#### What is required
Each entry should be returned exactly as written, with no pictures carried over.

*** Data under study ***

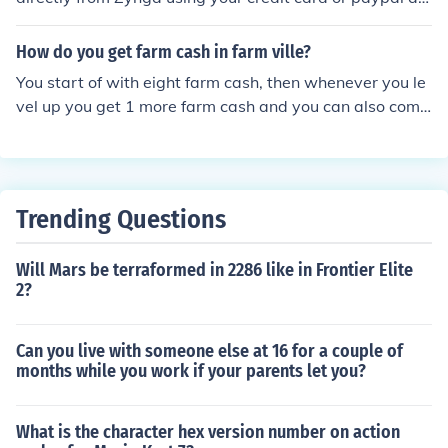
count. There are also third party resellers from whom y
ou can purchase them with your mobile/cell phone or la
How do you get farm cash in farm ville?
ndline, which adds the cost of the purchase to your tele
You start of with eight farm cash, then whenever you le
phone bill. The only other way to earn FarmVille cash is
vel up you get 1 more farm cash and you can also comp
to play the game and 'level up' - for each level from one
lete surveys that you will find under the farmville screen
to seventy, players are rewarded with 1 Fv Cash per le
this will depend on what survey you complete but you c
vel achieved.
an normally get around 2 farm cash. You can also use y
our own real money to buy farmville cash.
Trending Questions
Will Mars be terraformed in 2286 like in Frontier Elite
2?
Can you live with someone else at 16 for a couple of
months while you work if your parents let you?
What is the character hex version number on action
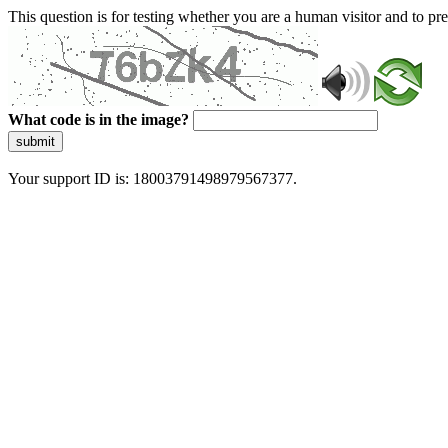
This question is for testing whether you are a human visitor and to 
What code is in the image?
submit
Your support ID is: 18003791498979567377.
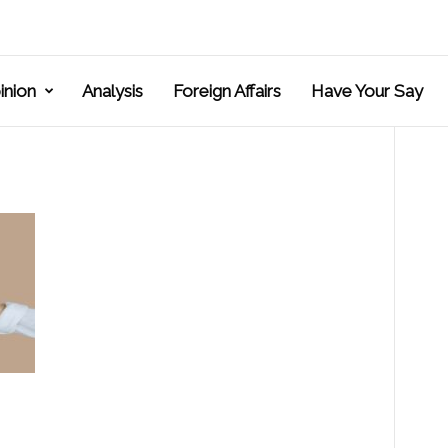
inion
Analysis
Foreign Affairs
Have Your Say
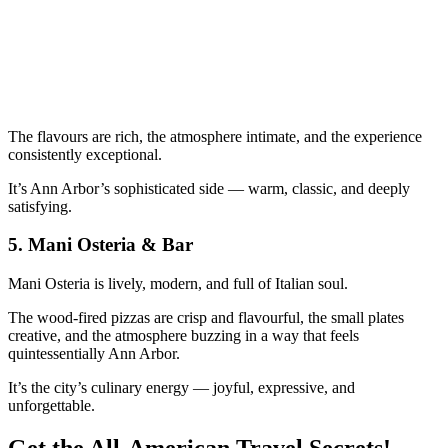
The flavours are rich, the atmosphere intimate, and the experience
consistently exceptional.
It’s Ann Arbor’s sophisticated side — warm, classic, and deeply
satisfying.
5.
Mani Osteria & Bar
Mani Osteria is lively, modern, and full of Italian soul.
The wood‑fired pizzas are crisp and flavourful, the small plates
creative, and the atmosphere buzzing in a way that feels
quintessentially Ann Arbor.
It’s the city’s culinary energy — joyful, expressive, and
unforgettable.
Get the All-American Travel Secrets!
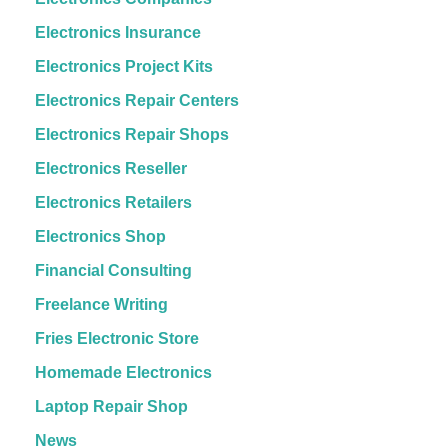
Electronics Insurance
Electronics Project Kits
Electronics Repair Centers
Electronics Repair Shops
Electronics Reseller
Electronics Retailers
Electronics Shop
Financial Consulting
Freelance Writing
Fries Electronic Store
Homemade Electronics
Laptop Repair Shop
News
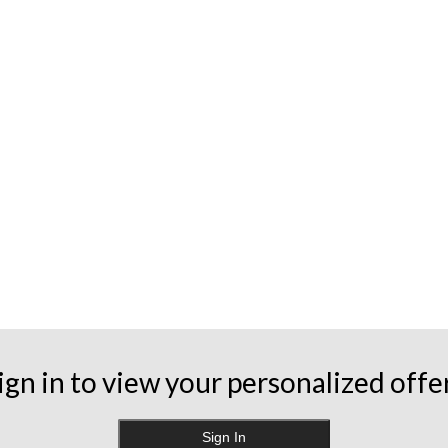
ign in to view your personalized offe
Sign In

*** End of Data under study ***

#### Solved problem
count. There are also third party resellers from whom y
ou can purchase them with your mobile/cell phone or la
How do you get farm cash in farm ville?
ndline, which adds the cost of the purchase to your tele
You start of with eight farm cash, then whenever you le
phone bill. The only other way to earn FarmVille cash is
vel up you get 1 more farm cash and you can also comp
to play the game and 'level up' - for each level from one
lete surveys that you will find under the farmville screen
to seventy, players are rewarded with 1 Fv Cash per le
this will depend on what survey you complete but you c
vel achieved.
an normally get around 2 farm cash. You can also use y
our own real money to buy farmville cash.
Trending Questions
Will Mars be terraformed in 2286 like in Frontier Elite
2?
Can you live with someone else at 16 for a couple of
months while you work if your parents let you?
What is the character hex version number on action
This question is for testing whether you are a human visitor and to 
What code is in the image?
submit
Your support ID is: 18003791498979567377.
inion
Analysis
Foreign Affairs
Have Your Say
The flavours are rich, the atmosphere intimate, and the experience
consistently exceptional.
It’s Ann Arbor’s sophisticated side — warm, classic, and deeply
satisfying.
5.
Mani Osteria & Bar
Mani Osteria is lively, modern, and full of Italian soul.
The wood‑fired pizzas are crisp and flavourful, the small plates
creative, and the atmosphere buzzing in a way that feels
quintessentially Ann Arbor.
It’s the city’s culinary energy — joyful, expressive, and
unforgettable.
Get the All-American Travel Secrets!
Electronics Insurance
Electronics Project Kits
Electronics Repair Centers
Electronics Repair Shops
Electronics Reseller
Electronics Retailers
Electronics Shop
Financial Consulting
Freelance Writing
Fries Electronic Store
Homemade Electronics
Laptop Repair Shop
News
ign in to view your personalized offe
Sign In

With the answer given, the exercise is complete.